The electrostatic potential surface (EPS) distributions of BE+ and TH+ cation models were evaluated with density functional theory (DFT) calculations and the results are mapped in Fig. 1b. The difference between the maximal and minimal values of the ESP for the TH+ cation (154.74 and 80.58 kcal mol−1, respectively) is larger than that of the BE+ cation (154.07 and 73.84 kcal mol−1, respectively). This indicates that the intramolecular interaction in the TH+ cation is stronger than that in the BE+ cation. DFT calculations on the adhesive energy were carried out to figure out the interaction between spacer cations and tin iodide. The energy of TH+ adhered to the inorganic sheet surface was calculated to be −278.58 eV, higher than that of BE+ (−309.74 eV), indicating negatively charged inorganic sheets are easily inclined to attract BE+ cations (Fig. 1c, d and S1).

We quantified the component interaction in the precursor solution using 1H nuclear magnetic resonance (NMR) spectroscopy measurements. Herein, NH4I was used to offer NH4+ to simulate the center of the positive charge in spacer cations. As shown in Fig. 1e and f, the chemical shift (δ) for the proton signal from the benzene ring (the peak marked with red dotted lines for example) moves from 7.45 ppm to 7.43 ppm, and that from the thiophene group shifts to 7.07 ppm from 7.00 ppm when adding NH4I into the deuterated solution containing the spacer cations. A larger change of δ in this case indicates stronger intramolecular interaction between electron-rich heterocyclic thiophene and the electron-deficient ammonium group in the TH+ cation. In turn, when SnI2 was added, the 1H resonance at 7.42 ppm was detected for the benzene ring and at 7.06 ppm for that of the thiophene group. A slight shift of δ implies the weak interaction between TH+ and tin iodide compounds. It's appropriate to infer that the electron-rich heterocycle could enhance the intramolecular interaction in spacer cations, but weaken the intermolecular interaction between spacer cations and tin iodide components.

We further conducted X-ray photoelectron spectroscopy (XPS) measurements on the RP tin-based perovskite films to investigate molecular interaction. The binding energy for N 1s of BEI and BE2FA3Sn4I13 was found to be 400.1 and 401.7 eV, and 400.1 and 401.4 eV for THI and TH2FA3Sn4I13 (Fig. S2a), respectively. A smaller shift of binding energy between ammonium salt and perovskite (i.e., 1.3 eV for THI and TH2FA3Sn4I13 in this study) indicates a weak interaction between the spacer cation and the tin iodide compounds. Fig. S2b shows the Fourier transform infrared (FT-IR) spectra of ammonium salts and corresponding RP perovskites. In comparison with a large shift of the NH3+ stretching vibration peak from 3002 cm−1 (BEI) to 2969 cm−1 (BE2FA3Sn4I13), the smaller change from 2983 cm−1 (THI) to 2972 cm−1 (TH2FA3Sn4I13) also suggests a weak interaction between TH+ and iodostannic compounds.

- _Prompt_:
From the passage on spacer cation interactions, reproduce word for word the portion starting with "The electrostatic potential" and going on through "1c, d and S1).".

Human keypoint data

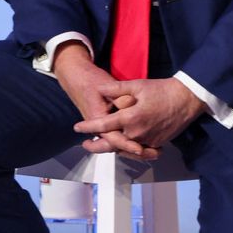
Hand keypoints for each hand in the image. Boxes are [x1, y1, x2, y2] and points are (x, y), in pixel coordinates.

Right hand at [51, 42, 148, 158]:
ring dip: (136, 150)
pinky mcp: (107, 127)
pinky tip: (148, 145)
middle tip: (153, 154)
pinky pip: (119, 140)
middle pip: (117, 146)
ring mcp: (103, 128)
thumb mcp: (105, 85)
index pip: (113, 137)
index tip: (139, 149)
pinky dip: (132, 143)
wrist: (78, 78)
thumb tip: (129, 103)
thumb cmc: (91, 81)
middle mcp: (99, 127)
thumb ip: (118, 95)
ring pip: (119, 145)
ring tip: (155, 152)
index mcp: (97, 118)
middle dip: (135, 153)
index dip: (127, 144)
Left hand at [73, 77, 206, 156]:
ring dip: (112, 148)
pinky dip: (128, 149)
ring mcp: (148, 140)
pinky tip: (122, 145)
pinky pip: (138, 150)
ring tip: (100, 145)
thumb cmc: (162, 89)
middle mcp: (137, 133)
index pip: (104, 125)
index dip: (89, 127)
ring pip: (124, 148)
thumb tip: (99, 89)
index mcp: (130, 118)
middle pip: (111, 144)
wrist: (187, 100)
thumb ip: (117, 89)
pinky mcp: (157, 143)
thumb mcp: (138, 85)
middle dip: (96, 145)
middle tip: (85, 145)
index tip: (77, 127)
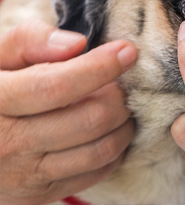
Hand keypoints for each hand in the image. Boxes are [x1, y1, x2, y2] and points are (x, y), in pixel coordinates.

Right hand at [0, 20, 137, 204]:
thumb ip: (29, 41)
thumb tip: (77, 44)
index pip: (57, 86)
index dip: (100, 67)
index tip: (127, 51)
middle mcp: (8, 145)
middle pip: (90, 120)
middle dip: (119, 96)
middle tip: (123, 83)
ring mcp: (25, 176)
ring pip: (101, 150)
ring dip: (124, 124)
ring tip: (121, 105)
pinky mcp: (39, 196)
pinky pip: (96, 173)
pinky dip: (115, 150)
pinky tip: (110, 131)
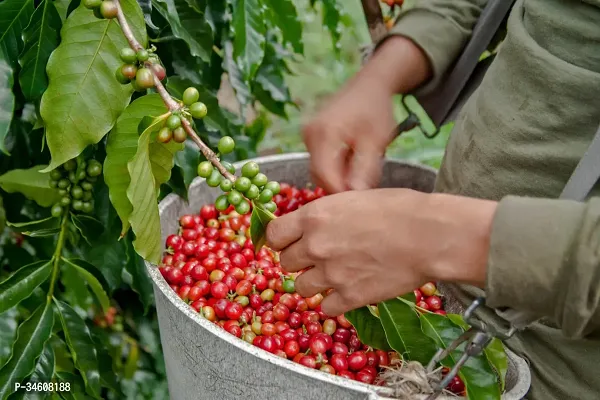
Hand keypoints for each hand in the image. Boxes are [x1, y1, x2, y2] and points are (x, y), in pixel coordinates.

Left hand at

- _Response to this exercise_:
The electrostatic potential surface (EPS) distributions of BE+ and TH+ cation models were evaluated with density functional theory (DFT) calculations and the results are mapped in Fig. 1b. The difference between the maximal and minimal values of the ESP for the TH+ cation (154.74 and 80.58 kcal mol−1, respectively) is larger than that of the BE+ cation (154.07 and 73.84 kcal mol−1, respectively). This indicates that the intramolecular interaction in the TH+ cation is stronger than that in the BE+ cation. DFT calculations on the adhesive energy were carried out to figure out the interaction between spacer cations and tin iodide. The energy of TH+ adhered to the inorganic sheet surface was calculated to be −278.58 eV, higher than that of BE+ (−309.74 eV), indicating negatively charged inorganic sheets are easily inclined to attract BE+ cations (Fig. 1c, d and S1).